Like so many others, members of our community faced great challenges arising from the COVID pandemic, including illness and loss, significant new child or elder care responsibilities, and, for some of our students, learning remotely from halfway around the globe. This year also brought sharp focus to so many grave and persistent injustices: racism, abuse of power, inequality, poverty, intolerance, threats to democracy. All of this has touched our community deeply and has also highlighted the important role law and lawyers play in furthering the rule of law, equal justice, and democracy.

Even with all of the challenges they faced, our students committed themselves fully to the important work of learning and of meeting the growing needs of vulnerable clients. Our faculty, too, worked hard to adapt the distinctive elements of law school classroom and clinical pedagogy to the best practices of online teaching. At the same time, they continued to dedicate themselves to teaching, research, and new initiatives that confront the urgent issues of our time. The Institute to End Mass Incarceration, featured in this edition, is one such effort. And our staff have worked tirelessly and thoughtfully to sustain and further the law school’s mission. I am filled with gratitude and pride for what our community has achieved and for its members’ hard work and commitment.

Looking ahead as we begin to emerge from the pandemic, we ask: How do we make meaning of this most difficult year? Ours is a profession of service and contribution.
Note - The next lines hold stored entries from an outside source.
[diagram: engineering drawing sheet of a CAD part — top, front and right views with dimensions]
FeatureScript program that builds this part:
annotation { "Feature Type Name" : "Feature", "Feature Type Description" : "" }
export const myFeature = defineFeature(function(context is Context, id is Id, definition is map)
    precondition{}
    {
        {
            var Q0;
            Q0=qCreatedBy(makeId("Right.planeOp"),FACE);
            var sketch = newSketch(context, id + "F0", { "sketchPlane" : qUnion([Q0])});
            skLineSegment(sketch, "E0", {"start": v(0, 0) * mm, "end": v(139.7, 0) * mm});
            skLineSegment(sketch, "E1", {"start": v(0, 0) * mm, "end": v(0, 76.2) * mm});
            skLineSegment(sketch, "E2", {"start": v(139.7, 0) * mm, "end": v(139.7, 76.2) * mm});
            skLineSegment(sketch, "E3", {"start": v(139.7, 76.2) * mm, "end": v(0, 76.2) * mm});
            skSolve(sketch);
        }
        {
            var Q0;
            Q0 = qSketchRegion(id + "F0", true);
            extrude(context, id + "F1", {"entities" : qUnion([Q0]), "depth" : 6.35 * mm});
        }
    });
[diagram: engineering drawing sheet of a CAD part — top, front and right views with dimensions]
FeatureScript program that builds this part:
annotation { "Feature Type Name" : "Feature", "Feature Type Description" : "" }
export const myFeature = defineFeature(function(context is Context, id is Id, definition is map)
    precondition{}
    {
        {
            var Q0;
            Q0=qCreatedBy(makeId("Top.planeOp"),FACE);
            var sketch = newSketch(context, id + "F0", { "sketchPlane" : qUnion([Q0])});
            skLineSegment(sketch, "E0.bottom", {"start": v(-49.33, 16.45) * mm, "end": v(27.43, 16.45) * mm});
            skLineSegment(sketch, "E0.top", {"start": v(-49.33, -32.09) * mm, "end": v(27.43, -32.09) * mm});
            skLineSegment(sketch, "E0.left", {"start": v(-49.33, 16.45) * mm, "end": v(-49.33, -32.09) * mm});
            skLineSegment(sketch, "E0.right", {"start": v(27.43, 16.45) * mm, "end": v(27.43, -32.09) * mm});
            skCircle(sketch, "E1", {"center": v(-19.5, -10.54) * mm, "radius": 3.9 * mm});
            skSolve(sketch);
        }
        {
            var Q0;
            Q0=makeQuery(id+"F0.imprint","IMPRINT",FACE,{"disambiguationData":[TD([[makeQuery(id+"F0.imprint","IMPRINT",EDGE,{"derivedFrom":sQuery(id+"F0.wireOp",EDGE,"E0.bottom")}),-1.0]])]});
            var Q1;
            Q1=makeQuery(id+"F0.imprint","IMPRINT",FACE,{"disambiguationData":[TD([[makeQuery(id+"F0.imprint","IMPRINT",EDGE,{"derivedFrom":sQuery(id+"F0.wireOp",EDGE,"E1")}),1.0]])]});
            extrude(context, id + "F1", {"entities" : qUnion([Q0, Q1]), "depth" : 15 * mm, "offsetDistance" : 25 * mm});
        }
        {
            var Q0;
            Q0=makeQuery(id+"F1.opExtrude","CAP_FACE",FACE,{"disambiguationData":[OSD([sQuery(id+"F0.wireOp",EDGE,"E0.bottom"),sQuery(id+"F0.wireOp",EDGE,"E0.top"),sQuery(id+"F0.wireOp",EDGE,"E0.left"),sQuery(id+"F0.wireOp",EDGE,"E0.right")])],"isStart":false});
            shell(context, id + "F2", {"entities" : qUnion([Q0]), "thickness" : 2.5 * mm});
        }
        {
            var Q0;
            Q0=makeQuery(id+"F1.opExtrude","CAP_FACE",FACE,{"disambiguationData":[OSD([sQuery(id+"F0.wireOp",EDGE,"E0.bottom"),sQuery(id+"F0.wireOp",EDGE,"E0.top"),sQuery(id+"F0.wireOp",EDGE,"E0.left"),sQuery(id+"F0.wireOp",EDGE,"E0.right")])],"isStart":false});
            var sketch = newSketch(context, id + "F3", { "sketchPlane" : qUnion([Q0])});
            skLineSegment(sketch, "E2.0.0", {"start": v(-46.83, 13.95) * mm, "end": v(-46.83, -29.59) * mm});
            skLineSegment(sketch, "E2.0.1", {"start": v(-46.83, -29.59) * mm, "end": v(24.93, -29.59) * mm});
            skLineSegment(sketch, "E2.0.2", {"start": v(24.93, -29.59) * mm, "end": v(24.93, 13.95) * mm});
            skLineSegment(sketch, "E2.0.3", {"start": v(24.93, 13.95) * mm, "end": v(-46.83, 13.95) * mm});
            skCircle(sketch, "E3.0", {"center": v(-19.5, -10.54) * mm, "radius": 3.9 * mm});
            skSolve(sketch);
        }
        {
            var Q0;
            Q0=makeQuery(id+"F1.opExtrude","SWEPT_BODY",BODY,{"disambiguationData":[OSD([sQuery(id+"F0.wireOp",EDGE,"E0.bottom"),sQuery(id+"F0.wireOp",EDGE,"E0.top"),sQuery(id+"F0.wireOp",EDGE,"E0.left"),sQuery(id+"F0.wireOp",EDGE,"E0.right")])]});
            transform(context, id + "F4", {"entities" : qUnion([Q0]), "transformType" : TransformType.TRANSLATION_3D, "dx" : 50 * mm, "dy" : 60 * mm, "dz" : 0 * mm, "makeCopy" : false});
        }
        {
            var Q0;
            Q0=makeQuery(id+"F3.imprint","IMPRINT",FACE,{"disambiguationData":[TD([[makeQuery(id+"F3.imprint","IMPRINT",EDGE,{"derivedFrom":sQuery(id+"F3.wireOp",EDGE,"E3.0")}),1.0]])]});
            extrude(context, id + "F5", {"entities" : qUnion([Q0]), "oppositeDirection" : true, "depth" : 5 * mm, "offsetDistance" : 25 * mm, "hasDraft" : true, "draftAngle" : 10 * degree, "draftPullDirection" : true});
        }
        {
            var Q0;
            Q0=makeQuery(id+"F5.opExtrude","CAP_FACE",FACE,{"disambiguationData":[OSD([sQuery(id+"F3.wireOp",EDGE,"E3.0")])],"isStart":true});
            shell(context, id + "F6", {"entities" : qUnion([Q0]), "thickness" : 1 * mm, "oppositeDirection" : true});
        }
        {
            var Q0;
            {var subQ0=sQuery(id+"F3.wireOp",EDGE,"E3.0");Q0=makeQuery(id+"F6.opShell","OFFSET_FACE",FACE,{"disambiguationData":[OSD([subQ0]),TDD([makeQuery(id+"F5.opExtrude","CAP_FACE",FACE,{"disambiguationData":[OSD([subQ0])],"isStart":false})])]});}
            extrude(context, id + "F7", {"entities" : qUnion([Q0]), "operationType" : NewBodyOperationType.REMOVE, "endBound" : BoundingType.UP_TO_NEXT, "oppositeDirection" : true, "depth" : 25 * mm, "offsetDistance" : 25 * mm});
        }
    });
A common passion I see in our students year after year is a deep commitment, in many different ways and with many goals in view, to doing something larger than themselves, to making the world always better. That aspiration has never been more evident than in this past year.

In the time of COVID, when navigating school and life was just plain harder, one might have thought the extraordinary number of service hours typically performed by Harvard Law School students would fall off, at least a bit. In fact, it’s been just the opposite. Members of the J.D. Class of 2021 each did an average of 662 pro bono hours during their time here. That’s a new record, and it represents a cumulative total of 393,384 hours of service for this class alone. A record 91% of graduating J.D.s took at least one clinic, and our LL.M.s – pursuing their studies from every corner of the world – enrolled in clinics at a 50% higher rate than usual.

“In a world that feels broken, with so many problems to fix, your voice, and your service, and those of our newest graduates, will be crucial.”

This commitment to service is not only inspiring; it is vital. This is, in part, because our newest alumni, like all of you, have chosen to join a profession that is dedicated to guarding the rule of law, checking abuse of power, giving life to equal justice under law, and preserving the hard-fought right to govern ourselves. It is also because, in a time of division — when people aren’t listening, when they cannot agree on facts much less policy — we lawyers have a special role to play. Our work consists of facts and reason and argument, and we cannot make our best case unless we listen generously to the other side’s. In a world that feels broken, with so many problems to fix, your voice, and your service, and those of our newest graduates, will be crucial.

Thank you for all you have done and all you will do to make meaning of this challenging year, for bringing your best selves to the worst problems, and for showing once again the importance of the service lawyers and the law can render, especially when times are hardest. We will watch with pride as our newest graduates take their places by your side, among the generations of great Harvard lawyers and leaders who have dedicated themselves to making progress and to doing the always unfinished work of advancing the ideals of law and justice.